## WORK TO COMPLETE
Every entry below should be repeated exactly; the pictures should not.

## DATA UNDER STUDY
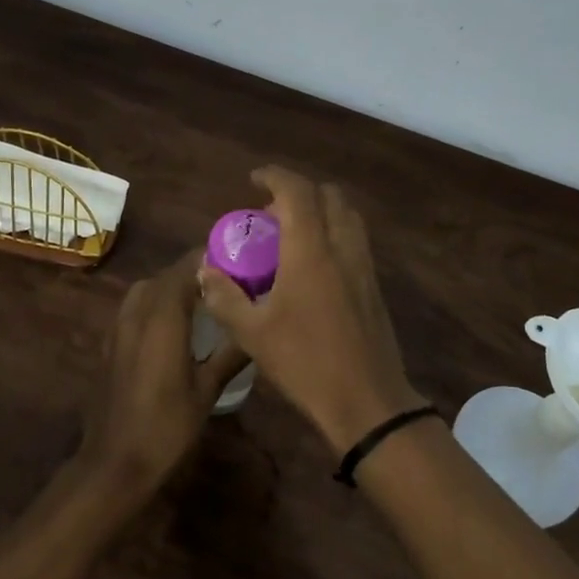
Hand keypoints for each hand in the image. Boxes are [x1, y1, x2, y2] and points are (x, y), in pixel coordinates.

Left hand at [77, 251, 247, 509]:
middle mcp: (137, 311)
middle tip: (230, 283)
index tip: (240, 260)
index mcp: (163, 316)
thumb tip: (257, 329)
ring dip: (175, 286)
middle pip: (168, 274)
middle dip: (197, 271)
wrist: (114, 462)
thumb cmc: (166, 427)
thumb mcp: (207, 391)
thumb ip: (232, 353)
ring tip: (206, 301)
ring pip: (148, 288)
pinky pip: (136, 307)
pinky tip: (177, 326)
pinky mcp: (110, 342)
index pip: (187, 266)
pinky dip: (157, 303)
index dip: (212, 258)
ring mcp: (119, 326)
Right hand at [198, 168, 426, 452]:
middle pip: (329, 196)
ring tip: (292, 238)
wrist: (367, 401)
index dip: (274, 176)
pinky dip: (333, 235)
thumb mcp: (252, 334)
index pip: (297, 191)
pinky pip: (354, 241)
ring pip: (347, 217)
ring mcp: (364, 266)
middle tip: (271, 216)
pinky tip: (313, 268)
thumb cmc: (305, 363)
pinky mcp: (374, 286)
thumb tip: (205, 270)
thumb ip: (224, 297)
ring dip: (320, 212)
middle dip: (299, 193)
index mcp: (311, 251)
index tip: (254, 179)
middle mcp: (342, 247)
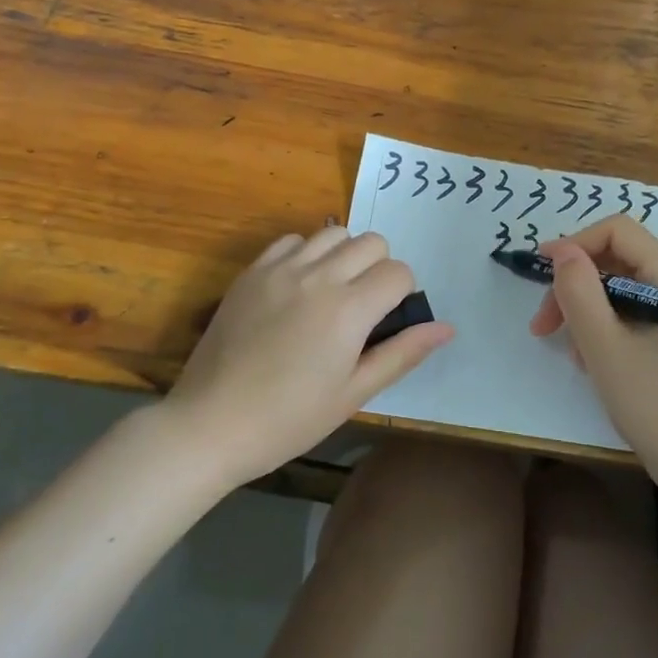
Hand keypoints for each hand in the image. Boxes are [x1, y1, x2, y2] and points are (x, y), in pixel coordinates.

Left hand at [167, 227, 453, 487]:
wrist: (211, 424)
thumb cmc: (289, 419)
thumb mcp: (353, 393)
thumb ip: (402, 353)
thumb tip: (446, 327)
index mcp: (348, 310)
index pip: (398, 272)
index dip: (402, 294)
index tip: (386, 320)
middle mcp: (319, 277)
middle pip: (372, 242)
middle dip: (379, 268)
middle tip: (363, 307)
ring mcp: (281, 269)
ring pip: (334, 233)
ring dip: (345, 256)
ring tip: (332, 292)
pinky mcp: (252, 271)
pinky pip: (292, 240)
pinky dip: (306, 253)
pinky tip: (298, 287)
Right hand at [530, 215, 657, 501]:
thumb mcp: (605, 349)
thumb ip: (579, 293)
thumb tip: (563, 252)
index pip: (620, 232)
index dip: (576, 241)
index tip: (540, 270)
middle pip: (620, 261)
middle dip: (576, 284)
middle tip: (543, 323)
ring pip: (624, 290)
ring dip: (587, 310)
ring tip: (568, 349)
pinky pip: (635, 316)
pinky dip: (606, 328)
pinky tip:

## EXERCISE SOLUTION
Hand keypoints for each hand in the image. Boxes are [x1, y1, x2, y2] and points are (x, y), in pixel coordinates.

Left hand at [77, 251, 247, 509]:
middle mcp: (137, 311)
middle tip: (230, 283)
index tip: (240, 260)
index mcp: (163, 316)
thumb tip: (257, 329)
ring dip: (175, 286)
middle pip: (168, 274)
middle dip: (197, 271)
wrist: (114, 462)
thumb cmc: (166, 427)
thumb mcp: (207, 391)
thumb ip: (232, 353)
ring tip: (206, 301)
ring pip: (148, 288)
pinky pip: (136, 307)
pinky tip: (177, 326)
pinky mcp: (110, 342)
index pip: (187, 266)
pinky dip: (157, 303)
index dip: (212, 258)
ring mcp: (119, 326)
Right hand at [198, 168, 426, 452]:
middle pip: (329, 196)
ring tip: (292, 238)
wrist: (367, 401)
index dip: (274, 176)
pinky dip: (333, 235)
thumb mcp: (252, 334)
index pip: (297, 191)
pinky pip: (354, 241)
ring pip: (347, 217)
ring mcp: (364, 266)
middle tip: (271, 216)
pinky tip: (313, 268)
thumb cmc: (305, 363)
pinky mcp: (374, 286)
thumb tip: (205, 270)
thumb ip: (224, 297)
ring dip: (320, 212)
middle dip: (299, 193)
index mcp: (311, 251)
index tip: (254, 179)
middle mcp: (342, 247)
Hand keypoints for each hand in the image. Boxes are [x1, y1, x2, y2] and points are (x, y), in pixel coordinates.

Left hand at [167, 227, 453, 487]:
wrist: (211, 424)
thumb cmc: (289, 419)
thumb mcp: (353, 393)
thumb ip: (402, 353)
thumb tip: (446, 327)
index mcp: (348, 310)
index pip: (398, 272)
index dip: (402, 294)
index tip: (386, 320)
middle mcp: (319, 277)
middle pip: (372, 242)
middle dip: (379, 268)
middle tip: (363, 307)
ring mcp: (281, 269)
ring pip: (334, 233)
ring dip: (345, 256)
ring tip: (332, 292)
pinky mcp: (252, 271)
pinky pip: (292, 240)
pinky dip: (306, 253)
pinky tip: (298, 287)
Right hand at [530, 215, 657, 501]:
thumb mcp: (605, 349)
thumb ip: (579, 293)
thumb tip: (563, 252)
index pip: (620, 232)
index dip: (576, 241)
index tip: (540, 270)
middle pip: (620, 261)
middle dip: (576, 284)
middle tip: (543, 323)
ring pip: (624, 290)
ring dip: (587, 310)
ring tip: (568, 349)
pinky pip: (635, 316)
pinky dip: (606, 328)
pinky tip:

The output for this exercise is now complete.